Which leaves the final large gamers within the well being care ecosystem. Drug and gadget corporations proper now are creating (usually) fantastic merchandise. They’re simply getting used wrongly and so they price an excessive amount of. I’d add a perform to the FDA that appears at each cost-effectiveness or medication, administration of drug use submit section 3, and I’d have a common clear pricing system. Bye bye to the PBMs. Good day, Mark Cuban.
And pay for it? For now that wouldn’t change a lot. The federal government pays for 60% of well being care now and employers and customers pay for the opposite 40%. I’d simply take and relocate that cash. (Properly I’d run it via a rational tax system, extract the reserves from the insurers and hospitals that they now not want, and add a wealth tax on billionaires for good measure.
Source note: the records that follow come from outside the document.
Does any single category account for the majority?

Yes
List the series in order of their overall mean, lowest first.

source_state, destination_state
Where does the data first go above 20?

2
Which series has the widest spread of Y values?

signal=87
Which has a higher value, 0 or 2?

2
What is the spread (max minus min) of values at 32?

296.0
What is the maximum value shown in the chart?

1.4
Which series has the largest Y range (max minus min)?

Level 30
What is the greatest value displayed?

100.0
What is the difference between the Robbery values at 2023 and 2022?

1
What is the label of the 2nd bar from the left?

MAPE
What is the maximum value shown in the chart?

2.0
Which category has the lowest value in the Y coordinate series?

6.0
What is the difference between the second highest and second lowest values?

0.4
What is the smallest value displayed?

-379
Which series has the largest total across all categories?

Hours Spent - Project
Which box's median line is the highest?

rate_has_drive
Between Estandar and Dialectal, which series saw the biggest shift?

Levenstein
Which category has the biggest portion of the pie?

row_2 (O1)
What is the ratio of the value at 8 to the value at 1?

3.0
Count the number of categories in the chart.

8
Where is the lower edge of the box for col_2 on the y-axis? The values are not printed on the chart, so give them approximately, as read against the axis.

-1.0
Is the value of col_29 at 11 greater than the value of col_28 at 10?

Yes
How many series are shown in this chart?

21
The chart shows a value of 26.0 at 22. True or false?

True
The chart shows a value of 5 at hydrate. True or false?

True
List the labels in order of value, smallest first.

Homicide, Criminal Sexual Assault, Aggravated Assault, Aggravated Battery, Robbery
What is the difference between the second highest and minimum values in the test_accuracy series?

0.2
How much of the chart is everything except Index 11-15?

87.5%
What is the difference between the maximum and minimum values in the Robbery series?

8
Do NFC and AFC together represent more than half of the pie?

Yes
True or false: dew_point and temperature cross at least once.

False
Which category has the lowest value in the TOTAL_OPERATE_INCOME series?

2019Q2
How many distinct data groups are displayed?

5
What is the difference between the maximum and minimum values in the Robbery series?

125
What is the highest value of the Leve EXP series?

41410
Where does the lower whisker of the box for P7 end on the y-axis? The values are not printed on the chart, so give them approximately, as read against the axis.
However these particulars can come later).
Look, I do know this can be a large change to the system. We in all probability want a King/Dictator to get it completed. However given the present temper within the nation we appear to love that concept. Right here’s an space the place radical change would do a ton of fine.
And provides me a little bit coverage advertising and marketing funds, I can simply solid insurers, hospital techniques, pharma et al because the dangerous guys, and make underpaid PCPs the heroes.
Who wouldn’t need free concierge care?